Kramer: Ich rede mit jedem AfD-nahen Menschen, der das Gespräch und Seelsorge sucht. Das ist gar nicht die Frage, dass man nicht miteinander spricht. Sondern es geht um die Frage, an welcher Stelle reden wir wie und in welchem öffentlichen Forum. Und hier war die Linie: Wir werden mit den Spitzen dieser Partei keine offiziellen Gespräche führen. Und dabei wird es auch bleiben, weil zentrale Aussagen dieser Menschen diametral gegen das christliche Menschenbild und den christlichen Glauben stehen.
"Ich rede mit jedem AfD-nahen Menschen, der das Gespräch und Seelsorge sucht"
Und auf kommunaler Ebene?
Kramer: Auf kommunaler Ebene muss man natürlich mit dem Bürgermeister oder Landrat reden. Aber da steht die Frage: Wo sind die konkreten Themen? Worüber findet die Auseinandersetzung statt? Wir hoffen, dass sie die meist sehr konkreten Fragen zum Wohl der Menschen und nicht kirchenfeindlich angehen.
Wo befürchten Sie konkret Verluste für die Kirche und letztlich die Gesellschaft, wenn sich zwei zentrale Institutionen auf lokaler Ebene nichts mehr zu sagen haben?

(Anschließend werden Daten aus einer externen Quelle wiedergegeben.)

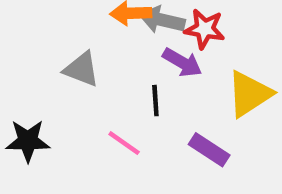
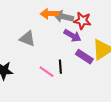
black line: (155, 101) -> (60, 67), moved
purple rectangle: (209, 150) -> (84, 57), moved

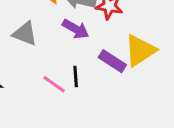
purple arrow: (72, 36) -> (76, 29), moved

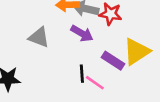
pink line: (54, 84) -> (95, 83), moved

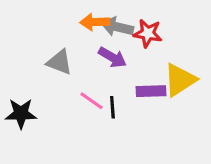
purple rectangle: (113, 61) -> (151, 91), turned -35
pink line: (95, 83) -> (92, 101), moved

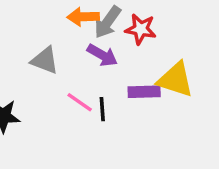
gray arrow: (117, 27) -> (108, 22), turned -68
yellow triangle: (180, 80) -> (175, 80), turned 51

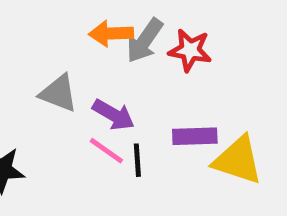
purple arrow: (102, 55) -> (114, 115), moved
yellow triangle: (175, 80) -> (238, 160), moved

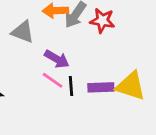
gray triangle: (59, 93) -> (23, 32), moved
purple rectangle: (195, 136) -> (101, 87), moved

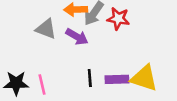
purple arrow: (57, 59) -> (77, 37), moved
pink line: (53, 80) -> (42, 84), moved, turned 42

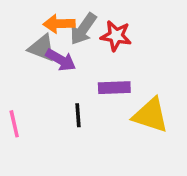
gray triangle: (46, 29) -> (42, 48), moved
purple rectangle: (117, 79) -> (114, 88), moved

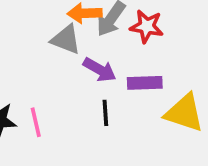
purple arrow: (61, 60) -> (100, 70), moved

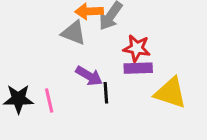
red star: (147, 26) -> (137, 48), moved
purple arrow: (100, 70) -> (89, 76), moved

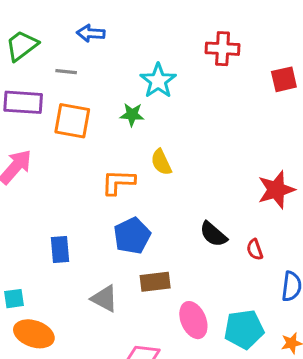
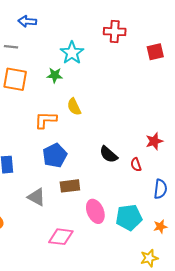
red star: (276, 190) -> (154, 141), moved, size x0.7

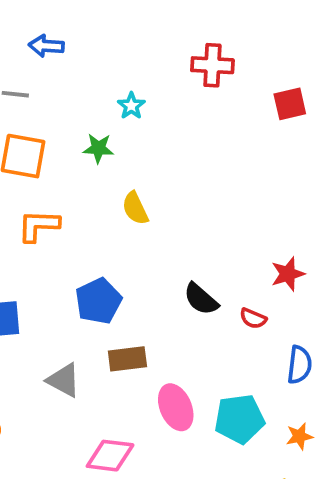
cyan star: (72, 53) -> (131, 106), size x0.6
orange L-shape: (46, 120) -> (39, 226), moved
red semicircle: (136, 165) -> (253, 318), turned -48

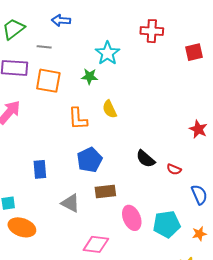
cyan star: (131, 106) -> (107, 53), size x1.6
orange L-shape: (39, 226) -> (78, 119), moved, turned -95
red star: (288, 274) -> (198, 129), moved, turned -30
blue semicircle: (299, 365) -> (199, 195), turned -30

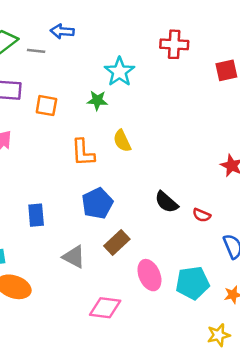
gray line: (44, 47) -> (36, 51), moved
orange square: (48, 81) -> (46, 106), size x0.7
brown rectangle: (105, 192) -> (117, 242), turned -36

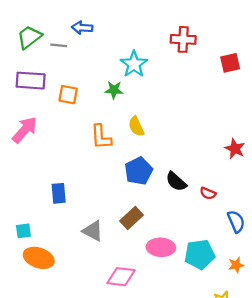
blue pentagon: (97, 203) -> (139, 171), moved
pink ellipse: (149, 275) -> (161, 247), turned -64

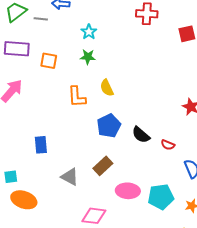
cyan star: (134, 64) -> (89, 32), moved, size x0.7

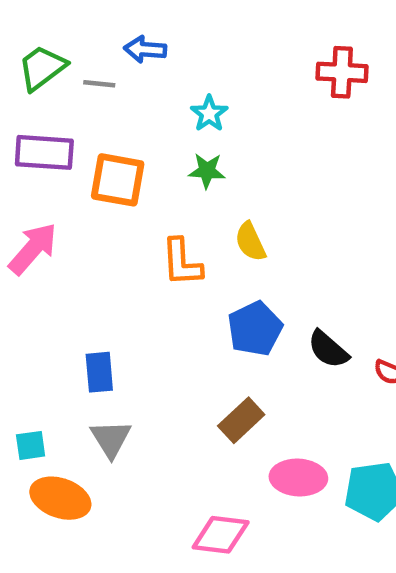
orange square: (49, 61) -> (118, 180), size x1.4
gray triangle: (70, 177) -> (111, 439), moved, turned 30

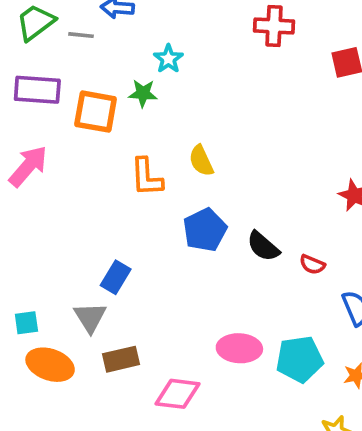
green star: (207, 171) -> (143, 93), moved
blue rectangle: (99, 372) -> (116, 277), moved, turned 36
brown rectangle: (241, 420) -> (121, 359), moved, turned 30

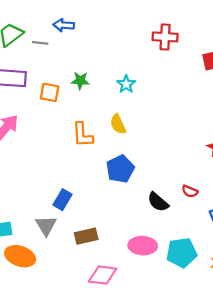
cyan star: (168, 59) -> (126, 84), moved
orange square: (96, 112) -> (50, 92), size x0.7
black semicircle: (263, 246) -> (158, 202), moved
brown rectangle: (121, 359) -> (86, 236), moved

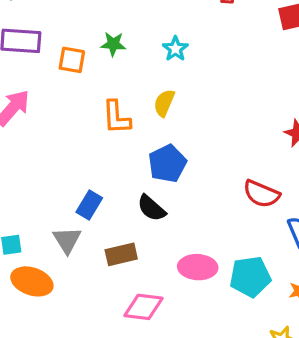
yellow semicircle: (118, 124) -> (164, 103), turned 48
red semicircle: (190, 191) -> (261, 194), size x1.6
black semicircle: (158, 202) -> (151, 208), moved

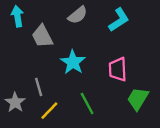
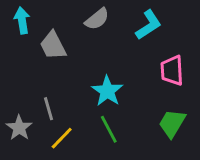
cyan star: (73, 62) -> (107, 91), moved
pink trapezoid: (118, 69) -> (172, 70), moved

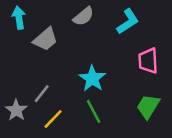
gray trapezoid: (53, 45) -> (45, 39), turned -104
gray line: (49, 109) -> (42, 94), turned 54

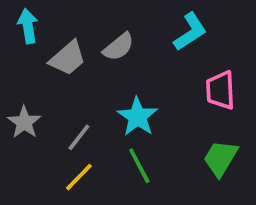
gray semicircle: (83, 16) -> (119, 47), moved
gray line: (42, 94) -> (79, 137), moved
gray star: (16, 110) -> (24, 122), moved

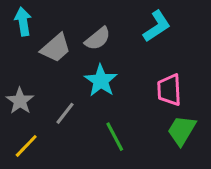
pink trapezoid: (220, 90) -> (169, 90), moved
cyan star: (137, 117) -> (101, 81), moved
yellow line: (79, 177) -> (26, 146), moved

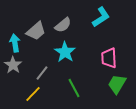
cyan arrow: (23, 22) -> (15, 43), moved
yellow line: (26, 146) -> (33, 94), moved

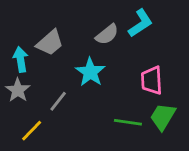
gray semicircle: (63, 25) -> (107, 34), moved
green line: (74, 88) -> (128, 122), moved, turned -54
yellow line: (33, 94) -> (32, 131), moved

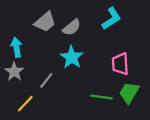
gray semicircle: (107, 34) -> (72, 27), moved
gray trapezoid: (50, 43) -> (45, 22), moved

Kramer: Das wird man sehen. Wir müssen lokal beispielsweise über Kindergärten in freier Trägerschaft, Seniorentreffs oder Fördermittel für Kirchenbauten sprechen. Darin wird sich zeigen, ob die Kirche im Dorf bleibt. Sie können auf der ganzen Welt inzwischen beobachten, wo Populismus hinführt. Sei es Trump mit dem Sturm auf das Kapitol oder der Brexit in England. Der Populismus hat in fast allen Fällen nicht gehalten, was er den Menschen versprochen hat. Aber wir als Kirche werden mit dem neuen Landrat und neuen Bürgermeister sprechen, wenn es den Menschen vor Ort nutzt.